Perguntas
1. Transcreva do excerto selecionado o trecho desde "Outra parte fantástica" até "ver as coisas.", inclusive.
2. Segundo o excerto selecionado, por que razão foi tão marcante fazer o projeto de quinto ano com João Luís Carrilho da Graça? Responda em uma a três frases.
3. Traduza para inglês a seguinte frase do excerto selecionado: "Descobrir o uso da maquete como metodologia projetual, e não como resultado final, como era corrente em Milão, foi incrível."

Excerto selecionado
★ ★ ★ ★ ★
A grande experiência forte foi o ano em que estudei cá em Portugal, de facto. Foi no meu quinto ano (em Itália para além do quinto ano, há uma tese de dois anos e tal, que fiz depois), na altura, este programa Erasmus foi muito marcante para mim, em todos os sentidos. Cheguei aqui, a uma escola muito mais pequena, ainda no centro, na Baixa, em Belas Artes, e adorei logo isso. Tive a sorte de fazer o projeto de quinto ano com João Luís Carrilho da Graça e isso foi, como podem imaginar, muito marcante, porque chegando de uma cultura muito historicizada, encontrei aqui uma aproximação ao projeto muito mais direta, muito mais pragmática.  Descobrir o uso da maquete como metodologia projetual, e não como resultado final, como era corrente em Milão, foi incrível. E paralelamente, o facto de sair de casa, o facto de viver sozinho e toda a experiência que a isso está ligada foi também importante.

 

Outra parte fantástica de estar em Portugal era, por assim dizer, “assaltar” obras, ou seja, era normal, com um grupo de estudantes, no fim de semana, entrar nas obras às escondidas (o controle na altura, não era como hoje). Portanto, esta aproximação à obra, entrar nas obras de Álvaro Siza, nas obras de João Luís Carrilho da Graça, foi uma coisa marcante. É claro que isso não foi só no Erasmus, porque depois voltei, para o estágio, etc. Portanto foi ao longo dos anos que visitei a escola de Setúbal em construção, de Álvaro Siza, a Biblioteca de Aveiro em construção (andei lá no telhado), ou seja, há experiências que marcaram mesmo. E’ evidente que depois disso não se pode voltar atrás. Voltas para Itália com uma maneira diferente de ver as coisas.

 

© Gonçalo Henriques + Estudo Prévio

 

Na altura, Portugal estava num momento de grande expansão, a entrada na comunidade europeia, etc., grandes obras, grandes arquitetos, era um momento, digo eu, muito prospero. Quando voltei para Milão licenciei-me com o arquiteto professor Fredi Drugman,que era um professor da “velha guarda”, mas muito aberto (ele estudou com o Franco Albini, e foi assistente dele também), fora daquele contexto um pouco “Rossiano”, digamos, e consegui acabar o curso com um projeto que tinha a ver muito também com a experiência de cá.
★ ★ ★ ★ ★
Dados fornecidos
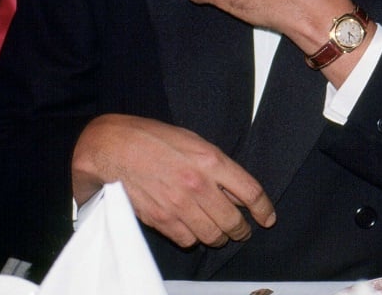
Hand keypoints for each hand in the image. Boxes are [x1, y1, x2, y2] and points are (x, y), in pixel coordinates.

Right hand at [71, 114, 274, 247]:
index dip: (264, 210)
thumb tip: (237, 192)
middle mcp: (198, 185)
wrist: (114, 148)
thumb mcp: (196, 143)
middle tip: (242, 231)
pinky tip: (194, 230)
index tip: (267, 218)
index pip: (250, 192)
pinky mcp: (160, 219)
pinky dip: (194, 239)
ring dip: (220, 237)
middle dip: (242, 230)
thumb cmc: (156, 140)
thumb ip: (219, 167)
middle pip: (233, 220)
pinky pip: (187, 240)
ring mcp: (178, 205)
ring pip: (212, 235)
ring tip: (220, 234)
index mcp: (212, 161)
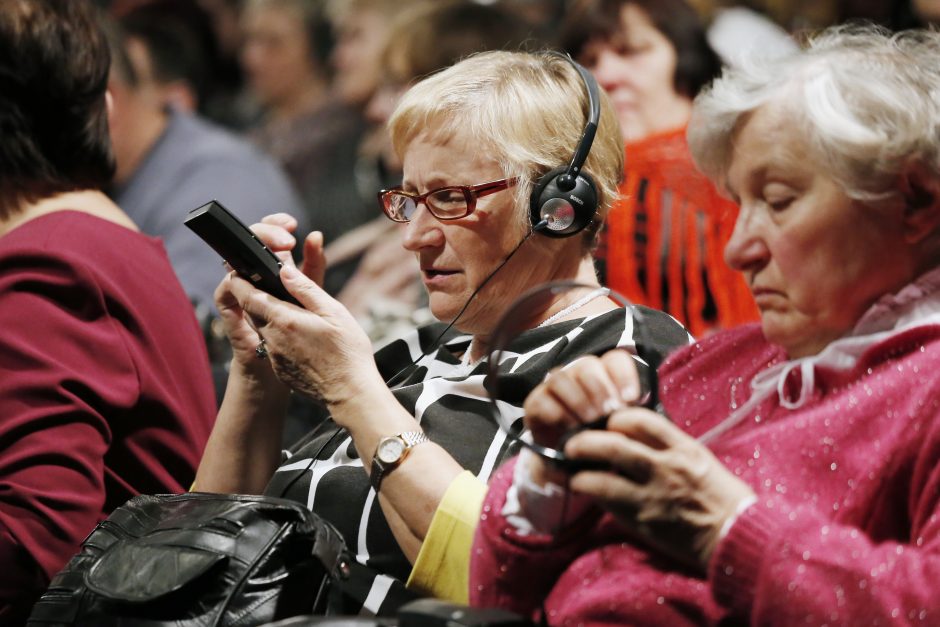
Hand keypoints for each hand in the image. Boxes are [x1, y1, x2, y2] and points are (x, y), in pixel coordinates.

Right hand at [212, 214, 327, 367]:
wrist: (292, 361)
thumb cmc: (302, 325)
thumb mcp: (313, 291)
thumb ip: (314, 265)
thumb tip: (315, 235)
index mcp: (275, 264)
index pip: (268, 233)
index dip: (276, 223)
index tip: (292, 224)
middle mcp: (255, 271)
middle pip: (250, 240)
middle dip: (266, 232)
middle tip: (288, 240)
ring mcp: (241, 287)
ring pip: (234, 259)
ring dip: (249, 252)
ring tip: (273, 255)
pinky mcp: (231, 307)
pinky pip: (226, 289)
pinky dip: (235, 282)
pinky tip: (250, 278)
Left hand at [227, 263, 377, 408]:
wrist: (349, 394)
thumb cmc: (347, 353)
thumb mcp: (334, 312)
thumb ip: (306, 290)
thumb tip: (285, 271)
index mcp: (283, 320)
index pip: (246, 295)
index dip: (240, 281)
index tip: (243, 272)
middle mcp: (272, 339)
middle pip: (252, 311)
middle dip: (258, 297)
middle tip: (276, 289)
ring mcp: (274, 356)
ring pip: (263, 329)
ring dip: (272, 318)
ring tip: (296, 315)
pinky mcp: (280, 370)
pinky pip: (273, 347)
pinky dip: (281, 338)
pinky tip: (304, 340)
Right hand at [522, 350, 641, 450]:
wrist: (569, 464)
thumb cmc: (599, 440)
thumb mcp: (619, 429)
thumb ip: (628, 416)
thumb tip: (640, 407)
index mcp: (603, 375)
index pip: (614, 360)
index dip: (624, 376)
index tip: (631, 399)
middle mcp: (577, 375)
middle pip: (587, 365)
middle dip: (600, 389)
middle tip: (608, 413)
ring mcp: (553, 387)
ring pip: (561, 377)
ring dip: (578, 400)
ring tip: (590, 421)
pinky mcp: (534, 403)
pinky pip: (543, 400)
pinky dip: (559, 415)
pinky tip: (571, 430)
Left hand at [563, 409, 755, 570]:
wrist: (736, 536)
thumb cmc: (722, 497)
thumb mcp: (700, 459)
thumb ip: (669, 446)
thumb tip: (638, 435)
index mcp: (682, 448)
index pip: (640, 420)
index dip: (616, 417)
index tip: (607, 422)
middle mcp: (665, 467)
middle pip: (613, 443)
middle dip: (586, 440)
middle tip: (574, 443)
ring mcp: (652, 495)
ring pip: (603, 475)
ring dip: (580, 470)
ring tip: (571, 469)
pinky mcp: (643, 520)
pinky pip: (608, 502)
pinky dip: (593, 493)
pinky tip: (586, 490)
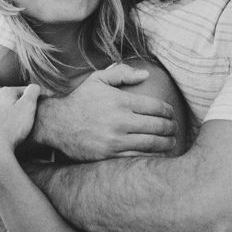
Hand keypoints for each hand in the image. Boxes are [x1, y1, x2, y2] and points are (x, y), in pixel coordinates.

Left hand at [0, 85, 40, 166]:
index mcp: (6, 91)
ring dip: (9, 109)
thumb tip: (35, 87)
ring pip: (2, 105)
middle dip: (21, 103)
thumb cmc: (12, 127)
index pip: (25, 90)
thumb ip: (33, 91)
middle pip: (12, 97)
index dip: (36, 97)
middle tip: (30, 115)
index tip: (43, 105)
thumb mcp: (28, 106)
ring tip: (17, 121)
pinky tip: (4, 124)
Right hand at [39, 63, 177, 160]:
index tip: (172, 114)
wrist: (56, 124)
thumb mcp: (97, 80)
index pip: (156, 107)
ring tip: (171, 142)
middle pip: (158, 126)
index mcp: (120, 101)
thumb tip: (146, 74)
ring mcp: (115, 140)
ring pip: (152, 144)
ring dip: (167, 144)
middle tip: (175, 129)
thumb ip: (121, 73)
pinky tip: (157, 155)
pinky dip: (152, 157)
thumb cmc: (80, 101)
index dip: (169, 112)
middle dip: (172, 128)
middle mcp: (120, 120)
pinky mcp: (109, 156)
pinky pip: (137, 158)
★ ★ ★ ★ ★
Resultados do exercício
1.
Outra parte fantástica de estar em Portugal era, por assim dizer, “assaltar” obras, ou seja, era normal, com um grupo de estudantes, no fim de semana, entrar nas obras às escondidas (o controle na altura, não era como hoje). Portanto, esta aproximação à obra, entrar nas obras de Álvaro Siza, nas obras de João Luís Carrilho da Graça, foi uma coisa marcante. É claro que isso não foi só no Erasmus, porque depois voltei, para o estágio, etc. Portanto foi ao longo dos anos que visitei a escola de Setúbal em construção, de Álvaro Siza, a Biblioteca de Aveiro em construção (andei lá no telhado), ou seja, há experiências que marcaram mesmo. E’ evidente que depois disso não se pode voltar atrás. Voltas para Itália com uma maneira diferente de ver as coisas.

2. Foi marcante porque, vindo de uma cultura muito historicizada, encontrou em Portugal uma aproximação ao projeto muito mais direta e muito mais pragmática.

3. Discovering the use of the model as a design methodology, and not as a final result, as was common in Milan, was incredible.